> _What the exercise asks_
For every line of the records below that holds "dasharray", add one. Give only the final total.
******
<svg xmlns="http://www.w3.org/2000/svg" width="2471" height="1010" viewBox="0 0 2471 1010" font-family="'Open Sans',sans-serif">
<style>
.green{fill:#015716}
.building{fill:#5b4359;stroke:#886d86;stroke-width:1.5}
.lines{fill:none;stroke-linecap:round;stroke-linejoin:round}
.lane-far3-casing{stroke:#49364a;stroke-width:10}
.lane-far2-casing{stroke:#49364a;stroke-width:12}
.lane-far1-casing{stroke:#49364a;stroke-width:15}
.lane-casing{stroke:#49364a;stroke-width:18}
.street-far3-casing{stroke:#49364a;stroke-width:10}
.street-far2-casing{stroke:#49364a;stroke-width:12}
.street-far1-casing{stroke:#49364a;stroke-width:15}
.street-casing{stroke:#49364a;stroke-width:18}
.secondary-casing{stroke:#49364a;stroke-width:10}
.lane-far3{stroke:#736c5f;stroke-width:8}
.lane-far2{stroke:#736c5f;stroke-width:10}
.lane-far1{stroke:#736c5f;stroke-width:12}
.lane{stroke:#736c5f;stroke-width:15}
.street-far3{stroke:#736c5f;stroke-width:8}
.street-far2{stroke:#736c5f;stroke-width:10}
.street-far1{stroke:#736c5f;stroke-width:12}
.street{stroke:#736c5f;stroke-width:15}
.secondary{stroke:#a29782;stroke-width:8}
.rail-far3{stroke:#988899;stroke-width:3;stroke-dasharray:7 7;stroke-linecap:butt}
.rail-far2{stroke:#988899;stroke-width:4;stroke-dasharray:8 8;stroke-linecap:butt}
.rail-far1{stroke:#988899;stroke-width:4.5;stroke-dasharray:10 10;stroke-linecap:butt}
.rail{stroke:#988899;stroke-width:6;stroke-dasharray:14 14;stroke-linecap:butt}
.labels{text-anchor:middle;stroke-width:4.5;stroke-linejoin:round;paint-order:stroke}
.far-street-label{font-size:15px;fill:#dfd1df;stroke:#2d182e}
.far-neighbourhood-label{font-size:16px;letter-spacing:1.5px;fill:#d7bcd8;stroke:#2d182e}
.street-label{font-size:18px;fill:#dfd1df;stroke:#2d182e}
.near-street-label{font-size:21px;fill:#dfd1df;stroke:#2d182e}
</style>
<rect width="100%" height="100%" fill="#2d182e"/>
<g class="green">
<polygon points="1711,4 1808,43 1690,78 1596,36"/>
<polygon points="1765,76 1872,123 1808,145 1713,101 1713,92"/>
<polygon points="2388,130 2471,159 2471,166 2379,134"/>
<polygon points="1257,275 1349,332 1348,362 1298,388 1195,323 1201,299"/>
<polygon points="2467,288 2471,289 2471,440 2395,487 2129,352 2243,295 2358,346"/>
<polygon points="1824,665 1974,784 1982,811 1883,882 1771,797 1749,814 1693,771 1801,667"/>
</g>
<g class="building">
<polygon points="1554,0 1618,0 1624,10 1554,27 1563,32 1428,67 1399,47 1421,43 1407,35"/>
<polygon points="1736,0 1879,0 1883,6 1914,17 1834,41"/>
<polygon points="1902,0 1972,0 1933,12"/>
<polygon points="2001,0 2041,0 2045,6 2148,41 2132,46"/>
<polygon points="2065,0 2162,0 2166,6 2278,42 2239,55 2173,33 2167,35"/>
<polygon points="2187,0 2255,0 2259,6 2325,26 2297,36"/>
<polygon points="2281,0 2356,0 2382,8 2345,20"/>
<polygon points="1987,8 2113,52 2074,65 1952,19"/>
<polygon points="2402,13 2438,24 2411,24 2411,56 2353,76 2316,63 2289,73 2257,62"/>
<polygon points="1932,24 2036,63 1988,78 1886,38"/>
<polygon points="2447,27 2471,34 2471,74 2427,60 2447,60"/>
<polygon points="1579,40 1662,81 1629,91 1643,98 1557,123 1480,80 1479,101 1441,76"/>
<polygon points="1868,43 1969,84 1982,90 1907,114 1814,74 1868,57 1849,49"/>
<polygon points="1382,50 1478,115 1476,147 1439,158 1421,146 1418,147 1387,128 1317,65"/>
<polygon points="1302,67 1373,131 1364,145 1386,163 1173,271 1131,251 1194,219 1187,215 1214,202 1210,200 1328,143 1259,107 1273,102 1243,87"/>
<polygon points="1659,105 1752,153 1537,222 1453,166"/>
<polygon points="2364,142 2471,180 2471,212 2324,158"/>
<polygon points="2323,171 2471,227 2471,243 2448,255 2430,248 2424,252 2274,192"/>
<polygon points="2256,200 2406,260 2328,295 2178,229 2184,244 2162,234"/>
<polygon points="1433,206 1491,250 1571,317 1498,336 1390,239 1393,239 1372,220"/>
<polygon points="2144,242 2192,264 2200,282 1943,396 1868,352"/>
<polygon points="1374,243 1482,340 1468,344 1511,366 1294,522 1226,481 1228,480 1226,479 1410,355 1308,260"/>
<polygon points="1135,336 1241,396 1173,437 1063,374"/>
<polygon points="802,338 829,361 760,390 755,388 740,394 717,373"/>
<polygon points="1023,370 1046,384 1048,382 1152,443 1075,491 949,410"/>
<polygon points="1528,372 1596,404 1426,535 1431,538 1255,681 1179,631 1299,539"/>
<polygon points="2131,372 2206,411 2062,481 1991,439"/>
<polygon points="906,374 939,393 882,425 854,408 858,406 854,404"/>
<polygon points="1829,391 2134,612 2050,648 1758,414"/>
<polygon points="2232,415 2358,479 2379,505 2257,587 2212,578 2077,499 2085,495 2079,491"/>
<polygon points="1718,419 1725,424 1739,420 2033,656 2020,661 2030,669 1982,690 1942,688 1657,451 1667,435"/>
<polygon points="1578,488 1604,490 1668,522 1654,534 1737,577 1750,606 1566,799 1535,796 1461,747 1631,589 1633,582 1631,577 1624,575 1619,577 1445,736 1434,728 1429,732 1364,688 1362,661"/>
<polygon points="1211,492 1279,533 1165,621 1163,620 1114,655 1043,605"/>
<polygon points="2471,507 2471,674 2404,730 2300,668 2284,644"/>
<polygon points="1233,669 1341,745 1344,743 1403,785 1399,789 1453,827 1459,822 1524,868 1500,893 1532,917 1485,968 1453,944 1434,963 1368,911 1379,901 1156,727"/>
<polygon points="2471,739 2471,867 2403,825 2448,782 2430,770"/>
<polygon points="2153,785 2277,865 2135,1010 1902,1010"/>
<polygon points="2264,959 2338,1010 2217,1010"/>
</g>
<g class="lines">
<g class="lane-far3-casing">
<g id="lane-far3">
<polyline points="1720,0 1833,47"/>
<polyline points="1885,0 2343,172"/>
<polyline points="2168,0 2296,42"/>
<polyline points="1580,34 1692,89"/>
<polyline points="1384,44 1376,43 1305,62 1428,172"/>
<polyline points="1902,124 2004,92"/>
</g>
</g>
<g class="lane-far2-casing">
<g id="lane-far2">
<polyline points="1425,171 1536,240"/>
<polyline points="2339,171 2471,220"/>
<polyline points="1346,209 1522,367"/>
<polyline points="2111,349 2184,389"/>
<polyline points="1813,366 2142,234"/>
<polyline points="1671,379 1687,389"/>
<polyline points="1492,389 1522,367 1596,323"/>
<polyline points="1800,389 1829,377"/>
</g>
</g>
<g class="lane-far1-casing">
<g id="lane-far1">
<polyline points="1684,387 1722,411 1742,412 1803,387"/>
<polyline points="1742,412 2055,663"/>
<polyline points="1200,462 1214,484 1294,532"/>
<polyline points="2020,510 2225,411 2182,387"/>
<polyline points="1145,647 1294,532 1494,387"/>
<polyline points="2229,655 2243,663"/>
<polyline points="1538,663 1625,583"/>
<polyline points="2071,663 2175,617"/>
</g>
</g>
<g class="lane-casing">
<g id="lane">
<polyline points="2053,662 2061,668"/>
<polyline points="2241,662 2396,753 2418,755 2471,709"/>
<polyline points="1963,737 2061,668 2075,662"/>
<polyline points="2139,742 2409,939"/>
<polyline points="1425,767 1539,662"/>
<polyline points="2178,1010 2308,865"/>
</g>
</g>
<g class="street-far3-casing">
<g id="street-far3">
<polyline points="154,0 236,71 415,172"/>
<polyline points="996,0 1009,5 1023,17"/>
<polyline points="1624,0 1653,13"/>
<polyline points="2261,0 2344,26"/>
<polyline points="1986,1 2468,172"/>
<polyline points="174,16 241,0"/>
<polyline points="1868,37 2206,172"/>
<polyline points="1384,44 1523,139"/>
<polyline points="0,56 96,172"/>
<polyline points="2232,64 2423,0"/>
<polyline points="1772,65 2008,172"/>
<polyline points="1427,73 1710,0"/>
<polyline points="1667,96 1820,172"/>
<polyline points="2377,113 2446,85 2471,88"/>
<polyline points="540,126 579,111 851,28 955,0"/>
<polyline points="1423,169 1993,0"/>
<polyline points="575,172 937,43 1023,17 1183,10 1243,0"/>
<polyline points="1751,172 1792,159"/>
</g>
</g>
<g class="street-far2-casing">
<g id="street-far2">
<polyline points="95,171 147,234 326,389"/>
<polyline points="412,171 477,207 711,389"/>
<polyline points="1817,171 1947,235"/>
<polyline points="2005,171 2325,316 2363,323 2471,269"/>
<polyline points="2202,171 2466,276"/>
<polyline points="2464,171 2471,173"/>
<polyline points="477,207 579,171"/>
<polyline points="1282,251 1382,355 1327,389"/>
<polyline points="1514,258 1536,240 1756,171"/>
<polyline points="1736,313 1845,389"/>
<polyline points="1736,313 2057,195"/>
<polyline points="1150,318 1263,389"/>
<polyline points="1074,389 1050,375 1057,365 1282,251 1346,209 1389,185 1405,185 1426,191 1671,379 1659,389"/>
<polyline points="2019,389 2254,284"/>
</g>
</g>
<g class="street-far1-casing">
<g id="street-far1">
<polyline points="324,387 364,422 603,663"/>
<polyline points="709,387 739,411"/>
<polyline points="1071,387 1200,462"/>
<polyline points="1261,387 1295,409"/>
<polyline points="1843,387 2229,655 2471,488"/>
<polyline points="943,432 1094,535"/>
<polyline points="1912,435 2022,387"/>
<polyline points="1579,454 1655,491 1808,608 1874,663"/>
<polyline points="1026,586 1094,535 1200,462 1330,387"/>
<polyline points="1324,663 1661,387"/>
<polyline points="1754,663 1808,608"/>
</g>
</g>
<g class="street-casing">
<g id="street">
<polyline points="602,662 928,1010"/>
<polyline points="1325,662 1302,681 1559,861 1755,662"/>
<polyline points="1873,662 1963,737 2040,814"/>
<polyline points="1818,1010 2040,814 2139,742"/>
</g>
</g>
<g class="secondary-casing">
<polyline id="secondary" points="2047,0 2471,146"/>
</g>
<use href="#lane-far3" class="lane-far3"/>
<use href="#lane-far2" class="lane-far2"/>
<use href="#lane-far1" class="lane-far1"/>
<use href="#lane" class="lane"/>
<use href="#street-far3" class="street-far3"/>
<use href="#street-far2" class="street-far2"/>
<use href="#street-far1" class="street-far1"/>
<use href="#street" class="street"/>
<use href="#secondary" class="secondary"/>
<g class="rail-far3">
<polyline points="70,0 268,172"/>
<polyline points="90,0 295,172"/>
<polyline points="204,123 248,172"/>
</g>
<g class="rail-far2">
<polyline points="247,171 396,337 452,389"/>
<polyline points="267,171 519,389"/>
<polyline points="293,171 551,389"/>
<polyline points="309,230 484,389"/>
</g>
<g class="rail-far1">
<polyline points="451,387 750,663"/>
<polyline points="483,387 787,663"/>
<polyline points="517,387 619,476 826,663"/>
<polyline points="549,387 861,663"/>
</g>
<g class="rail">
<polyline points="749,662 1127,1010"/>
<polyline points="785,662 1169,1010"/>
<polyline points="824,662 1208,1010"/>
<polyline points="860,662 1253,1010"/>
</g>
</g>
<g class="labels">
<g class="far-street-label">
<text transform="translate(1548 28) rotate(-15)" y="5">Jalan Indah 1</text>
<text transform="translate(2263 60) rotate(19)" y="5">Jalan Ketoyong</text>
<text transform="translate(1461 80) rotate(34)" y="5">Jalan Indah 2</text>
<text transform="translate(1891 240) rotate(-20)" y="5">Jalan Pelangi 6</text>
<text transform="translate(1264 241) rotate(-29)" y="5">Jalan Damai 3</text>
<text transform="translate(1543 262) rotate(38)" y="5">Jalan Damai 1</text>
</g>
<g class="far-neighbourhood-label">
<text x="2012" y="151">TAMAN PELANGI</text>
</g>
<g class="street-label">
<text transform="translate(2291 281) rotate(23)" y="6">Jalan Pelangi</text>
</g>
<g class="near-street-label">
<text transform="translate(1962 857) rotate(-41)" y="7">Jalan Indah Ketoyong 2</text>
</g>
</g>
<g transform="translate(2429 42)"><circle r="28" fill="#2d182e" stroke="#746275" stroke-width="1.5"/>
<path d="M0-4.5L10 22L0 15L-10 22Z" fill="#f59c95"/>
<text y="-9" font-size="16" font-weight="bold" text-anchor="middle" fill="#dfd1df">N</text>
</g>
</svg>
******
> _Answer_
4